(BBC) In this episode, Ben Zand travels to Tajikistan to experience the sinister and at times bizarre side to living in a dictatorship.
But before he gets there, Ben has some preparation to do: in the airplane toilet, he shaves his beard off. This is a country in which people have been dragged off the streets for sporting overly long facial hair.
Landing in the capital city Dushanbe, Ben heads to see one of Tajikistan’s biggest claims to fame: the second tallest flagpole in the world. Of course it was built as the tallest, but has now been pipped to the top spot by Saudi Arabia, another dictatorship. Other authoritarian regimes dominate the Big Five when it comes to flagpoles – countries like North Korea, Turkmenistan and Azerbaijan. Could it be, wonders Ben, that while rich middle-aged men get a fast car as a midlife crisis-inspired penis enlargement, dictators go for giant flagpoles instead?
Still wowed by the size of the pole, Ben goes to meet a man called Rustam, who was forcibly shaved by the police a couple of years ago.

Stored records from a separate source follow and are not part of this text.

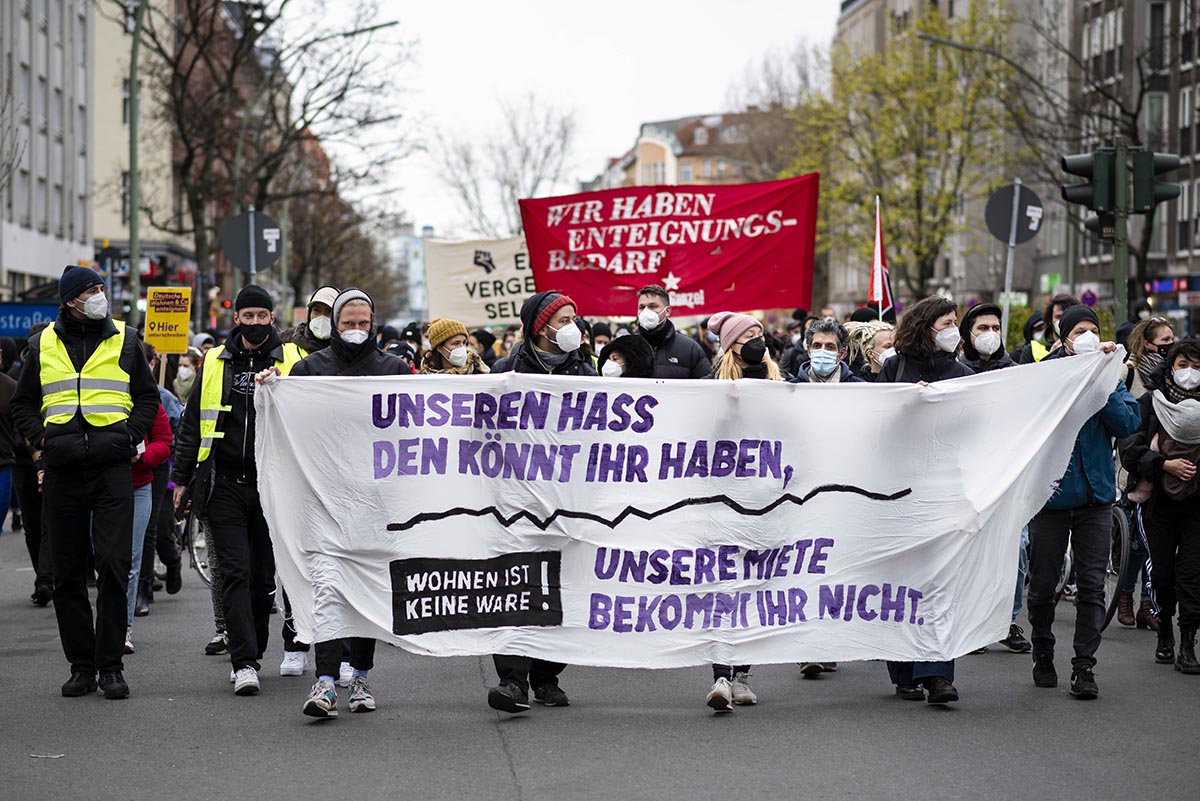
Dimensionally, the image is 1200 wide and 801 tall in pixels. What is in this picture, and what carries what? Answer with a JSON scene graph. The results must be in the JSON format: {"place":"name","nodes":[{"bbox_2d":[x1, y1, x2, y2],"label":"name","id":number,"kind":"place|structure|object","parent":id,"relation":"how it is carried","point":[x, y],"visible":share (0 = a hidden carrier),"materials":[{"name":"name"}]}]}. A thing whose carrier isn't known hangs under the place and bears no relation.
{"place":"outdoors","nodes":[
{"label":"outdoors","id":0,"kind":"place"},
{"bbox_2d":[0,0,96,307],"label":"white building","id":1,"kind":"structure","parent":0,"point":[43,220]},
{"bbox_2d":[0,302,59,338],"label":"blue sign","id":2,"kind":"object","parent":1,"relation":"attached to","point":[24,309],"visible":0.63,"materials":[{"name":"blue metal"}]},
{"bbox_2d":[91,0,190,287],"label":"beige building","id":3,"kind":"structure","parent":0,"point":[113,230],"materials":[{"name":"beige paint"}]},
{"bbox_2d":[386,226,428,322],"label":"distant building","id":4,"kind":"structure","parent":0,"point":[419,260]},
{"bbox_2d":[422,234,537,327],"label":"white banner","id":5,"kind":"object","parent":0,"point":[463,307],"visible":0.63,"materials":[{"name":"beige fabric"}]},
{"bbox_2d":[275,0,836,238],"label":"sky","id":6,"kind":"structure","parent":0,"point":[625,127],"materials":[{"name":"white"}]},
{"bbox_2d":[0,521,1199,800],"label":"road","id":7,"kind":"structure","parent":0,"point":[496,771],"materials":[{"name":"grey asphalt"}]},
{"bbox_2d":[0,341,17,539],"label":"person","id":8,"kind":"object","parent":7,"relation":"on","point":[1,475],"visible":0.93},
{"bbox_2d":[1,334,52,601],"label":"person","id":9,"kind":"object","parent":7,"relation":"on","point":[34,561],"visible":0.55},
{"bbox_2d":[12,264,159,697],"label":"man","id":10,"kind":"object","parent":7,"relation":"on","point":[111,503],"visible":0.98},
{"bbox_2d":[123,386,178,643],"label":"person","id":11,"kind":"object","parent":7,"relation":"on","point":[139,524],"visible":0.2},
{"bbox_2d":[144,286,191,351],"label":"yellow sign","id":12,"kind":"object","parent":11,"relation":"in","point":[158,344],"visible":0.97,"materials":[{"name":"yellow cardboard"}]},
{"bbox_2d":[187,510,211,584],"label":"bicycle","id":13,"kind":"object","parent":7,"relation":"on","point":[200,568],"visible":0.2,"materials":[{"name":"metal"}]},
{"bbox_2d":[173,279,310,700],"label":"man","id":14,"kind":"object","parent":7,"relation":"on","point":[252,316],"visible":0.79},
{"bbox_2d":[277,286,337,684],"label":"person","id":15,"kind":"object","parent":7,"relation":"on","point":[329,290],"visible":0.14},
{"bbox_2d":[279,286,413,720],"label":"man","id":16,"kind":"object","parent":7,"relation":"on","point":[351,295],"visible":0.46},
{"bbox_2d":[252,355,1124,669],"label":"banner","id":17,"kind":"object","parent":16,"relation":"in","point":[794,395],"visible":0.93,"materials":[{"name":"white fabric"}]},
{"bbox_2d":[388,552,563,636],"label":"black sign","id":18,"kind":"object","parent":17,"relation":"attached to","point":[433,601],"visible":0.94,"materials":[{"name":"black fabric"}]},
{"bbox_2d":[481,289,594,715],"label":"man","id":19,"kind":"object","parent":7,"relation":"on","point":[545,339],"visible":0.35},
{"bbox_2d":[700,308,783,712],"label":"woman","id":20,"kind":"object","parent":7,"relation":"on","point":[752,330],"visible":0.25},
{"bbox_2d":[789,319,864,679],"label":"person","id":21,"kind":"object","parent":7,"relation":"on","point":[832,332],"visible":0.18},
{"bbox_2d":[882,297,990,705],"label":"woman","id":22,"kind":"object","parent":7,"relation":"on","point":[924,335],"visible":0.25},
{"bbox_2d":[959,299,1029,654],"label":"man","id":23,"kind":"object","parent":7,"relation":"on","point":[987,325],"visible":0.21},
{"bbox_2d":[1022,300,1141,698],"label":"man","id":24,"kind":"object","parent":7,"relation":"on","point":[1055,535],"visible":0.68},
{"bbox_2d":[1058,499,1131,630],"label":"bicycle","id":25,"kind":"object","parent":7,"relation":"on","point":[1121,568],"visible":0.37,"materials":[{"name":"metal"}]},
{"bbox_2d":[1122,340,1199,675],"label":"woman","id":26,"kind":"object","parent":7,"relation":"on","point":[1187,552],"visible":0.92},
{"bbox_2d":[521,175,819,317],"label":"red banner","id":27,"kind":"object","parent":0,"point":[783,304],"visible":0.91,"materials":[{"name":"red fabric"}]},
{"bbox_2d":[587,110,792,192],"label":"building","id":28,"kind":"structure","parent":0,"point":[700,157],"materials":[{"name":"paint"}]},
{"bbox_2d":[827,0,1073,319],"label":"building","id":29,"kind":"structure","parent":0,"point":[853,29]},
{"bbox_2d":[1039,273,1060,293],"label":"green sign","id":30,"kind":"object","parent":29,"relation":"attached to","point":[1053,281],"visible":0.68,"materials":[{"name":"green"}]},
{"bbox_2d":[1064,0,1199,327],"label":"building","id":31,"kind":"structure","parent":0,"point":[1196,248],"materials":[{"name":"brick"}]},
{"bbox_2d":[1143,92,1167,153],"label":"window","id":32,"kind":"structure","parent":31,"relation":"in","point":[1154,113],"materials":[{"name":"glass"}]},
{"bbox_2d":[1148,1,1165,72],"label":"window","id":33,"kind":"structure","parent":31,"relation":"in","point":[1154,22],"materials":[{"name":"black glass"}]},
{"bbox_2d":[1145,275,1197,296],"label":"shop sign","id":34,"kind":"object","parent":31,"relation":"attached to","point":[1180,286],"visible":0.75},
{"label":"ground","id":35,"kind":"structure","parent":0},
{"bbox_2d":[126,0,143,320],"label":"lamp post","id":36,"kind":"object","parent":35,"relation":"on","point":[132,173],"visible":0.78,"materials":[{"name":"green metal"}]},
{"bbox_2d":[173,348,200,406],"label":"person","id":37,"kind":"object","parent":35,"relation":"on","point":[184,377],"visible":0.36},
{"bbox_2d":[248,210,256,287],"label":"sign pole","id":38,"kind":"object","parent":35,"relation":"on","point":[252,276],"visible":0.31,"materials":[{"name":"grey metal"}]},
{"bbox_2d":[221,210,281,272],"label":"round sign","id":39,"kind":"object","parent":38,"relation":"attached to","point":[243,265],"visible":0.87,"materials":[{"name":"grey metal"}]},
{"bbox_2d":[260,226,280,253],"label":"sticker","id":40,"kind":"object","parent":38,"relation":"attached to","point":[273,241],"visible":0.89,"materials":[{"name":"white paper"}]},
{"bbox_2d":[130,0,412,312],"label":"bare tree","id":41,"kind":"object","parent":35,"relation":"on","point":[212,33],"visible":0.82,"materials":[{"name":"brown plant"}]},
{"bbox_2d":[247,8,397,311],"label":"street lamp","id":42,"kind":"object","parent":35,"relation":"on","point":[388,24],"visible":0.65,"materials":[{"name":"metal"}]},
{"bbox_2d":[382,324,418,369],"label":"person","id":43,"kind":"object","parent":35,"relation":"on","point":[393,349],"visible":0.21},
{"bbox_2d":[419,318,489,373],"label":"woman","id":44,"kind":"object","parent":35,"relation":"on","point":[433,328],"visible":0.29},
{"bbox_2d":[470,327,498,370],"label":"person","id":45,"kind":"object","parent":35,"relation":"on","point":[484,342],"visible":0.29},
{"bbox_2d":[425,91,581,240],"label":"bare tree","id":46,"kind":"object","parent":35,"relation":"on","point":[545,155],"visible":0.78,"materials":[{"name":"plant"}]},
{"bbox_2d":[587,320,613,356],"label":"person","id":47,"kind":"object","parent":35,"relation":"on","point":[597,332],"visible":0.25},
{"bbox_2d":[595,333,655,379],"label":"person","id":48,"kind":"object","parent":35,"relation":"on","point":[616,356],"visible":0.24},
{"bbox_2d":[632,284,711,380],"label":"man","id":49,"kind":"object","parent":35,"relation":"on","point":[682,353],"visible":0.43},
{"bbox_2d":[846,319,896,379],"label":"person","id":50,"kind":"object","parent":35,"relation":"on","point":[884,337],"visible":0.28},
{"bbox_2d":[867,195,894,317],"label":"flag","id":51,"kind":"object","parent":50,"relation":"in","point":[877,251],"visible":0.83,"materials":[{"name":"fabric"}]},
{"bbox_2d":[783,0,1023,303],"label":"tree","id":52,"kind":"object","parent":35,"relation":"on","point":[870,61],"visible":0.83,"materials":[{"name":"plant"}]},
{"bbox_2d":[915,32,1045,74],"label":"street lamp","id":53,"kind":"object","parent":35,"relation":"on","point":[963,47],"visible":0.69,"materials":[{"name":"grey metal"}]},
{"bbox_2d":[1000,179,1020,348],"label":"sign pole","id":54,"kind":"object","parent":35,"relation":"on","point":[1003,325],"visible":0.61,"materials":[{"name":"metal"}]},
{"bbox_2d":[984,182,1043,245],"label":"round sign","id":55,"kind":"object","parent":54,"relation":"attached to","point":[1027,230],"visible":0.88,"materials":[{"name":"grey metal"}]},
{"bbox_2d":[1011,293,1076,363],"label":"person","id":56,"kind":"object","parent":35,"relation":"on","point":[1055,311],"visible":0.23},
{"bbox_2d":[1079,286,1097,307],"label":"traffic sign","id":57,"kind":"object","parent":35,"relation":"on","point":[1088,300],"visible":0.59,"materials":[{"name":"blue metal"}]},
{"bbox_2d":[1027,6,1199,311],"label":"bare tree","id":58,"kind":"object","parent":35,"relation":"on","point":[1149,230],"visible":0.59,"materials":[{"name":"brown plant"}]},
{"bbox_2d":[1111,140,1128,324],"label":"traffic light pole","id":59,"kind":"object","parent":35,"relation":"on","point":[1121,251],"visible":0.5,"materials":[{"name":"green metal"}]},
{"bbox_2d":[1061,149,1115,228],"label":"traffic light","id":60,"kind":"object","parent":59,"relation":"attached to","point":[1083,192],"visible":0.74,"materials":[{"name":"black"}]},
{"bbox_2d":[1127,148,1182,212],"label":"traffic light","id":61,"kind":"object","parent":59,"relation":"attached to","point":[1156,194],"visible":0.6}
]}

He finds out that the president of Tajikistan is worried about beards because he’s terrified of Islamic radicalism. To find out more about how the government is keeping control of radical Islam, Ben heads to meet Aslideen, a youth activist who set up a movement that does the government’s dirty work for it – keeping an eye on people out on the streets, reporting any suspicious behaviour to the police and generally terrorising the locals. Tajikistan is starting to feel like a police state in which independent thought is quickly stifled.
On a mission to find some signs of dissent, Ben goes to meet a prominent young hip-hop artist. Around the world, hip-hop is a way for the youth to express their frustration; surely the rapper Baron will tell Ben what’s wrong with this country? Instead, Ben finds Baron rapping about how great the president is, and he tells Ben that it would be stupid for him to rap about anything critical of the regime.
It seems the population is so well trained that the government barely even needs to censor people. Though of course if it has to, it will, and it’s more than happy to shut down any social media sites that become a problem. When a video of the president dancing embarrassingly at his son’s wedding ended up doing the rounds online, the president did what any self-respecting dictator would do – he shut down YouTube in the country.
As Ben is shown a beautiful but simple mountain village, surrounded by snow-capped peaks in the middle of nowhere, the secret police suddenly turn up. The country may be poor, but there’s always money for flagpoles and the surveillance of dissent.